• [Assigned task]:
Reproduce exactly the lines below from the one containing "441 317 2723" through the one containing "486 386 2355", including both, and nothing else.
[Extracted information]
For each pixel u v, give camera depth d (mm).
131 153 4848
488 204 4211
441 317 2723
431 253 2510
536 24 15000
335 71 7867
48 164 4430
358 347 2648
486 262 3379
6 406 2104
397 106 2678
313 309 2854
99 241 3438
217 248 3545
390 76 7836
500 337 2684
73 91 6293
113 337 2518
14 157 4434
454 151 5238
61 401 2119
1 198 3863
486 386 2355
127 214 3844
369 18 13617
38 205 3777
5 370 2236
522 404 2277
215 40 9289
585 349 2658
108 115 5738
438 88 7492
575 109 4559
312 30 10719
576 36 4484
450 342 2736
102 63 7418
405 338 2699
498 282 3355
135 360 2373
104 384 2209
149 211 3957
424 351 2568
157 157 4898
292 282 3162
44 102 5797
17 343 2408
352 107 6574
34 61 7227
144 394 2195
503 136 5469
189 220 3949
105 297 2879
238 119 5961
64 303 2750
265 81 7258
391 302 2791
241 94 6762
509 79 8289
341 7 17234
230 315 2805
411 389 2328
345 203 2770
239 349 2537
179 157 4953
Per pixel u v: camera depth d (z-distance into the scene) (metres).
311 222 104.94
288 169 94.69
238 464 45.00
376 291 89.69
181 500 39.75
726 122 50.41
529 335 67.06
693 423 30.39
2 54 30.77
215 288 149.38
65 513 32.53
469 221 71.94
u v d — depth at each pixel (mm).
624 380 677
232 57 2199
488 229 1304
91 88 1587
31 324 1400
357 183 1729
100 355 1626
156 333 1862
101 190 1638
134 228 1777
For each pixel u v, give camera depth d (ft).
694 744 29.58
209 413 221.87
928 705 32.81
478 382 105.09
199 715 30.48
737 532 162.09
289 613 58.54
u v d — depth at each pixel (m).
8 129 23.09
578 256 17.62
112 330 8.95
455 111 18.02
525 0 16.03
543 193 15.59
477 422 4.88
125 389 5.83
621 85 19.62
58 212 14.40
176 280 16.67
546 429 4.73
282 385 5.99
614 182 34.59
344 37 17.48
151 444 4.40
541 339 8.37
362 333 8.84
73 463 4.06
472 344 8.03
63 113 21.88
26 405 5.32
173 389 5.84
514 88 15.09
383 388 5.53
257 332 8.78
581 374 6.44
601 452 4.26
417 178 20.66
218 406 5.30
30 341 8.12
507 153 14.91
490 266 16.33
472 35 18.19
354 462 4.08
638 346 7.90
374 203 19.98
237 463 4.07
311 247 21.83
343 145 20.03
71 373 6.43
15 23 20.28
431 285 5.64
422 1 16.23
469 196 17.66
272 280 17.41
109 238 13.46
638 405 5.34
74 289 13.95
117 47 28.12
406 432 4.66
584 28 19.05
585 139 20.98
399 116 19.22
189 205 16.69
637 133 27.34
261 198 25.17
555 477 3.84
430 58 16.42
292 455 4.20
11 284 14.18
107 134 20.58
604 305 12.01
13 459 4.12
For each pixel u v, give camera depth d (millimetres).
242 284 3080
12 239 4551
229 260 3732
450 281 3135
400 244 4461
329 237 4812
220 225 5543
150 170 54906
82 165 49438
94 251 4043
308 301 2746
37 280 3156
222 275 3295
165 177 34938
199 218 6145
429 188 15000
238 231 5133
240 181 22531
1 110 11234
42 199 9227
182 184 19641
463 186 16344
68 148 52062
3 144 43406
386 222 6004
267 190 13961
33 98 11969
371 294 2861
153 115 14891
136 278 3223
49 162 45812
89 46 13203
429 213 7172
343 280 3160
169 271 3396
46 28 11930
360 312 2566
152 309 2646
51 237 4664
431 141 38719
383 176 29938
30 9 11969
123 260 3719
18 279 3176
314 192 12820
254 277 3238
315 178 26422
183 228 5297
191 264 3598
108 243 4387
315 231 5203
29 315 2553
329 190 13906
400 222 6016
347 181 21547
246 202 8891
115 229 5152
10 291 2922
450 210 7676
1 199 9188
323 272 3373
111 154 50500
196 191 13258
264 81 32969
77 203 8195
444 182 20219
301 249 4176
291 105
[/Extracted information]
• [Task result]:
441 317 2723
431 253 2510
536 24 15000
335 71 7867
48 164 4430
358 347 2648
486 262 3379
6 406 2104
397 106 2678
313 309 2854
99 241 3438
217 248 3545
390 76 7836
500 337 2684
73 91 6293
113 337 2518
14 157 4434
454 151 5238
61 401 2119
1 198 3863
486 386 2355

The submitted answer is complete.